Problem requirements: Every entry must be transcribed exactly. Pictures are not part of the copy.

Collected data entries:

- Opening Delimiter -

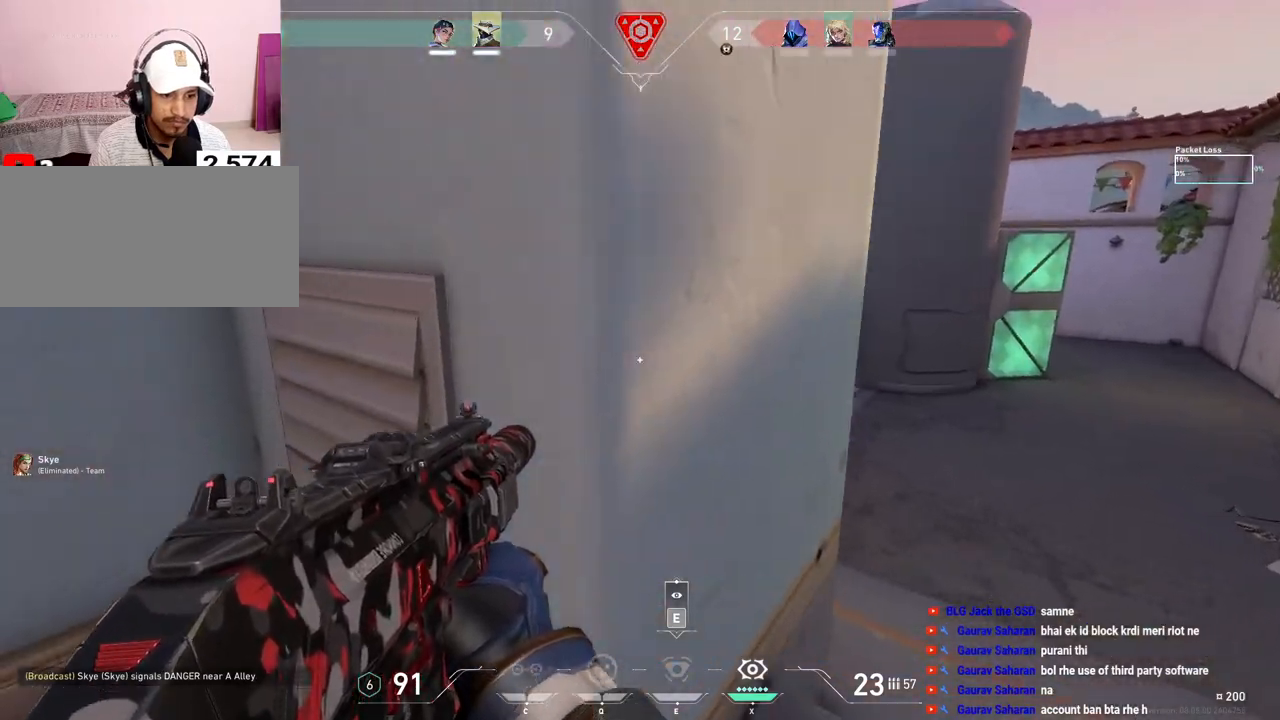
{"keys": ["a"], "mouse": [], "events": [[267, "w", "up"]]}
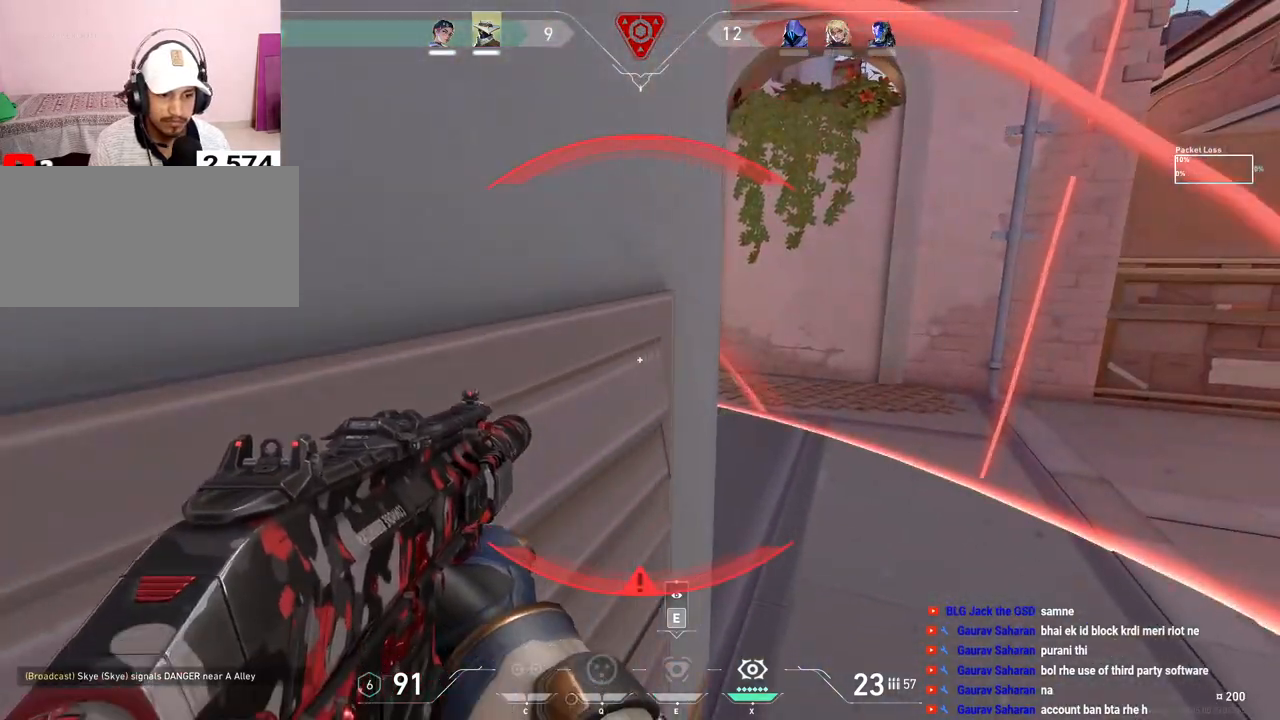
{"keys": ["ctrl"], "mouse": [], "events": [[100, "s", "down"], [300, "ctrl", "down"], [367, "s", "up"], [483, "a", "up"]]}
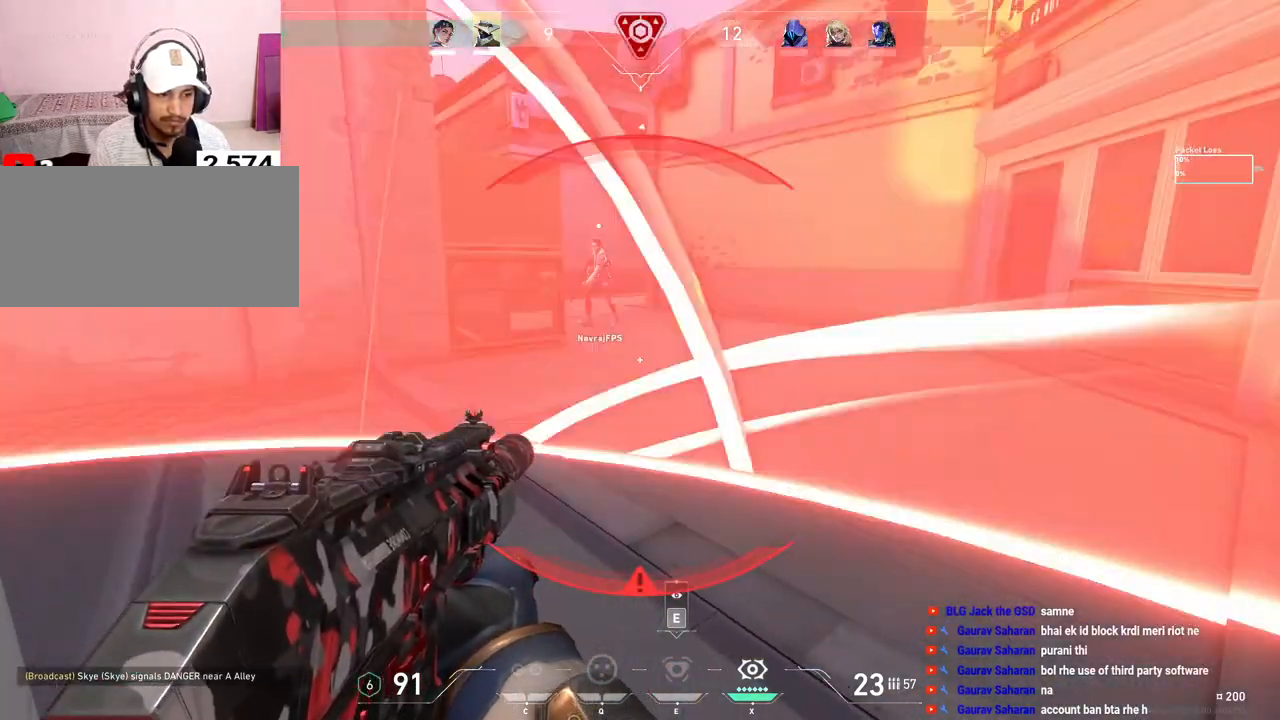
{"keys": ["ctrl"], "mouse": [], "events": []}
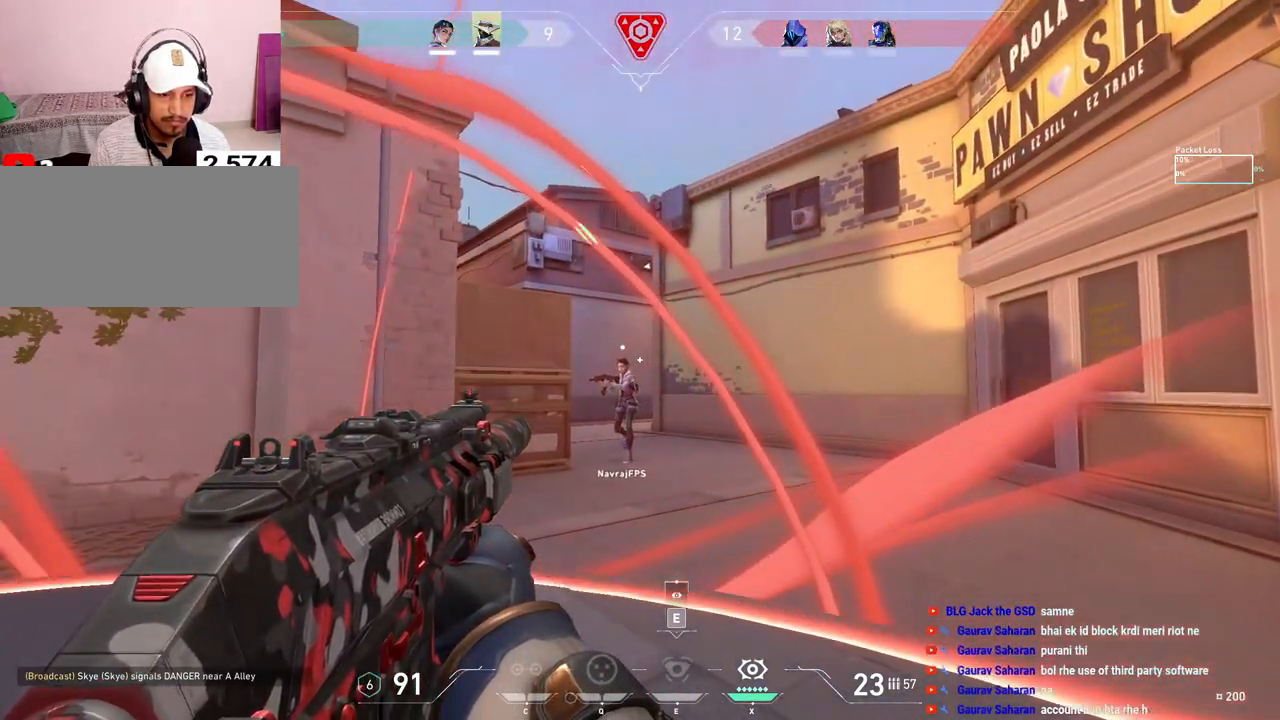
{"keys": ["d"], "mouse": [], "events": [[450, "d", "down"], [467, "ctrl", "up"]]}
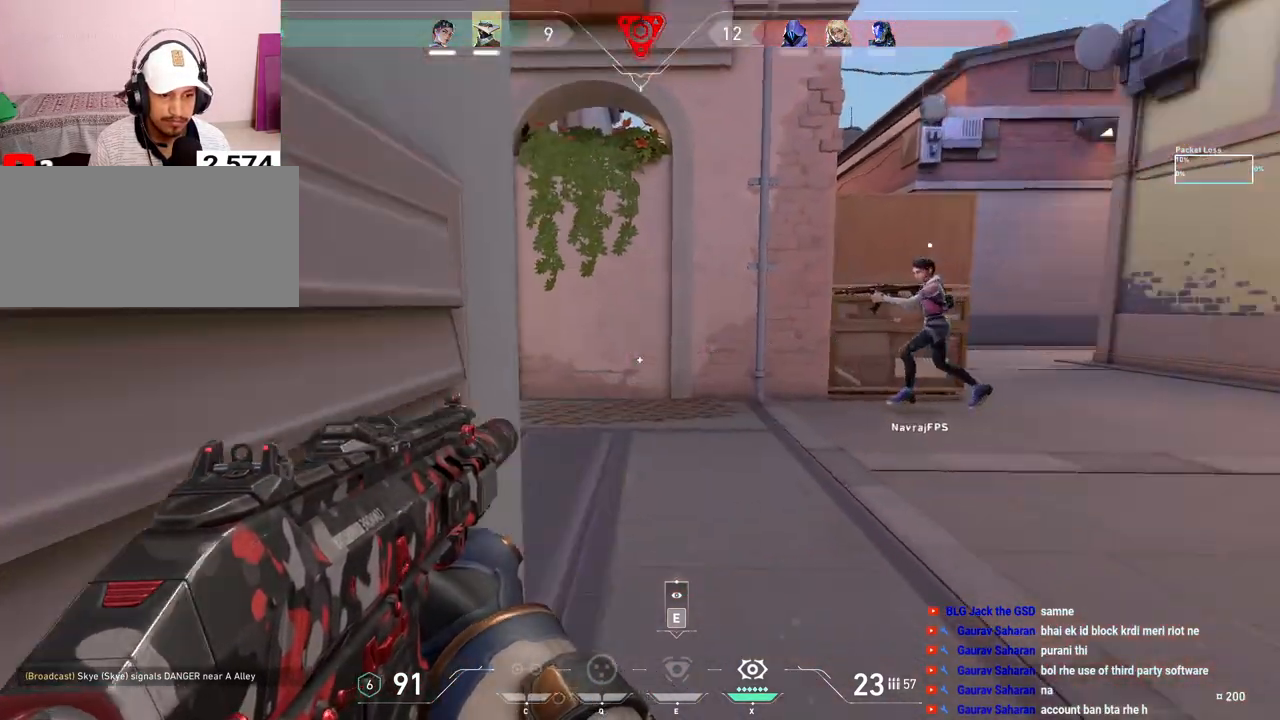
{"keys": ["d"], "mouse": [], "events": [[150, "w", "down"], [417, "w", "up"]]}
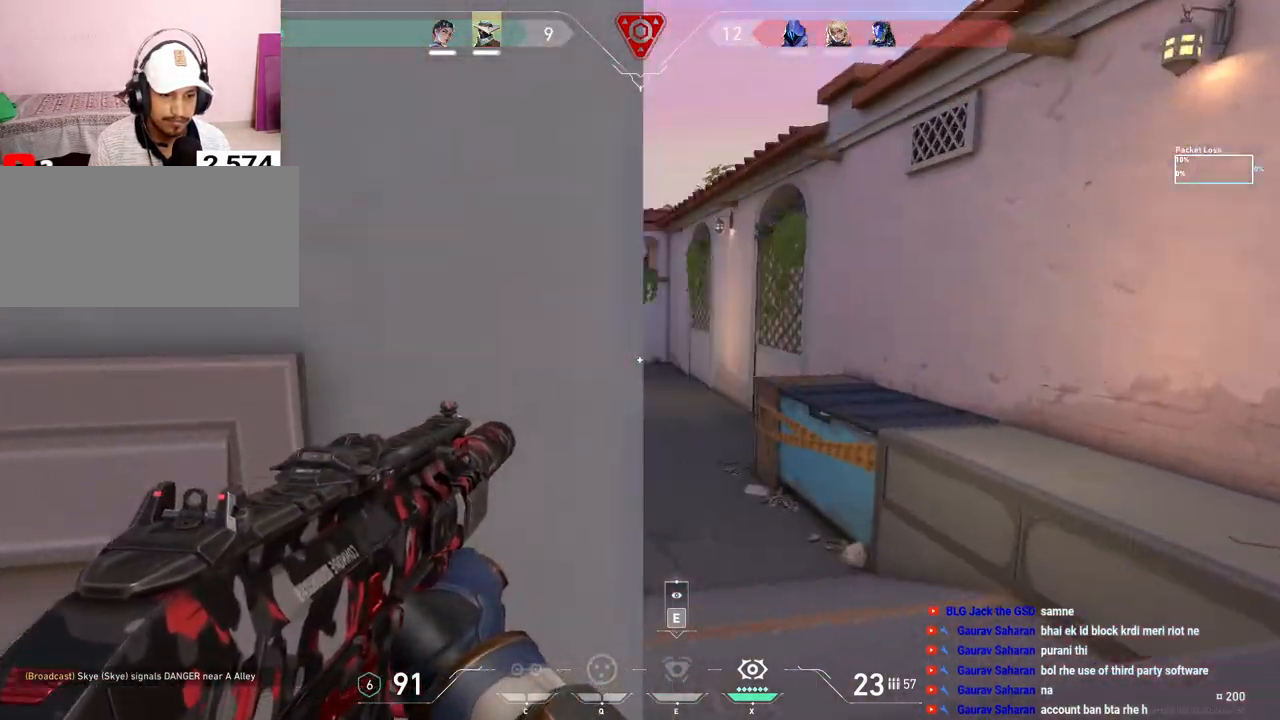
{"keys": ["w"], "mouse": [], "events": [[133, "a", "down"], [133, "d", "up"], [350, "a", "up"], [367, "d", "down"], [417, "w", "down"], [500, "d", "up"]]}
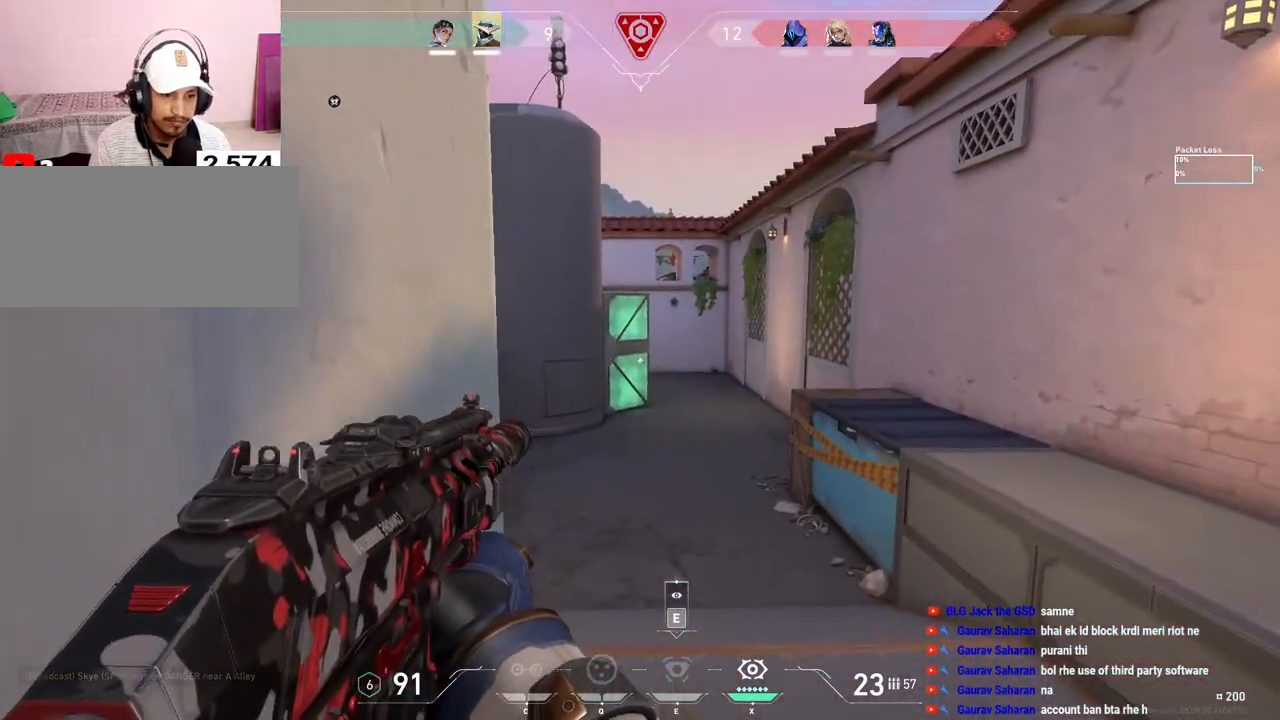
{"keys": ["d", "w"], "mouse": [], "events": [[367, "d", "down"]]}
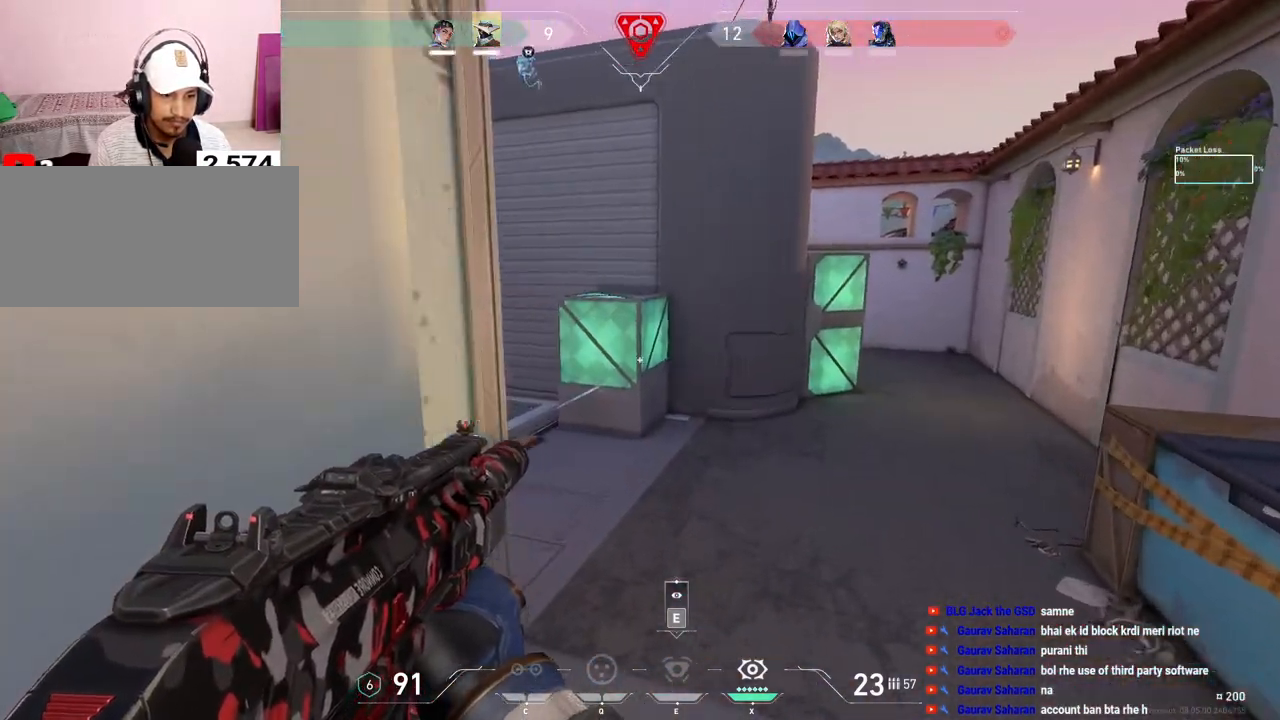
{"keys": ["d"], "mouse": [], "events": [[33, "w", "up"], [283, "a", "down"], [283, "d", "up"], [483, "a", "up"], [500, "d", "down"]]}
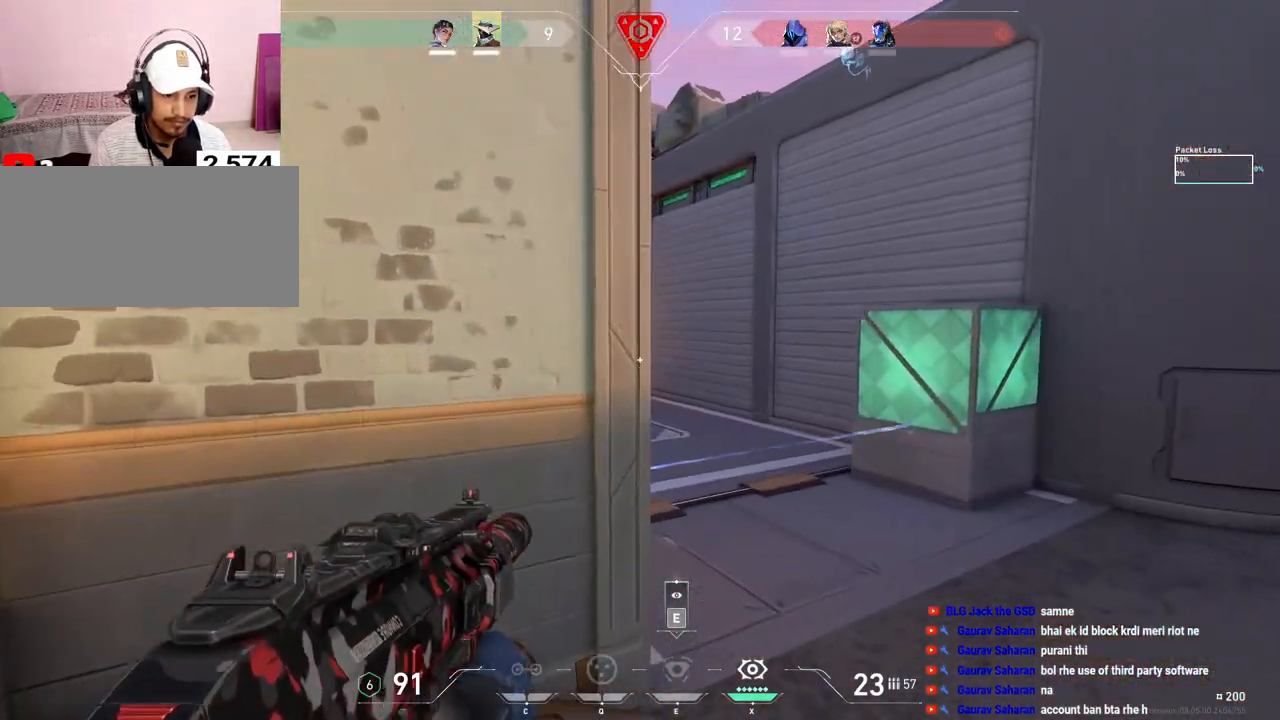
{"keys": ["a"], "mouse": [], "events": [[350, "a", "down"], [367, "d", "up"]]}
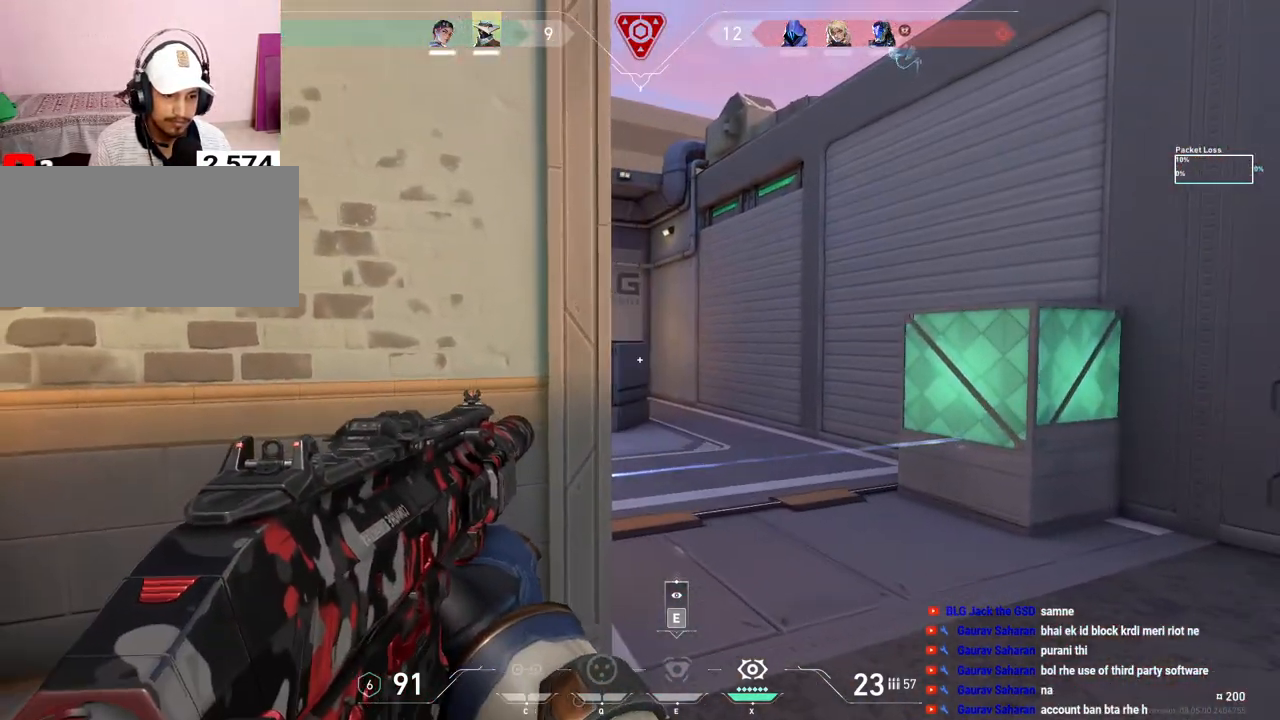
{"keys": ["a", "e", "w"], "mouse": [], "events": [[117, "w", "down"], [417, "e", "down"]]}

- Closing Delimiter -

Answer for the task:
{"keys": ["a"], "mouse": [], "events": [[267, "w", "up"]]}
{"keys": ["ctrl"], "mouse": [], "events": [[100, "s", "down"], [300, "ctrl", "down"], [367, "s", "up"], [483, "a", "up"]]}
{"keys": ["ctrl"], "mouse": [], "events": []}
{"keys": ["d"], "mouse": [], "events": [[450, "d", "down"], [467, "ctrl", "up"]]}
{"keys": ["d"], "mouse": [], "events": [[150, "w", "down"], [417, "w", "up"]]}
{"keys": ["w"], "mouse": [], "events": [[133, "a", "down"], [133, "d", "up"], [350, "a", "up"], [367, "d", "down"], [417, "w", "down"], [500, "d", "up"]]}
{"keys": ["d", "w"], "mouse": [], "events": [[367, "d", "down"]]}
{"keys": ["d"], "mouse": [], "events": [[33, "w", "up"], [283, "a", "down"], [283, "d", "up"], [483, "a", "up"], [500, "d", "down"]]}
{"keys": ["a"], "mouse": [], "events": [[350, "a", "down"], [367, "d", "up"]]}
{"keys": ["a", "e", "w"], "mouse": [], "events": [[117, "w", "down"], [417, "e", "down"]]}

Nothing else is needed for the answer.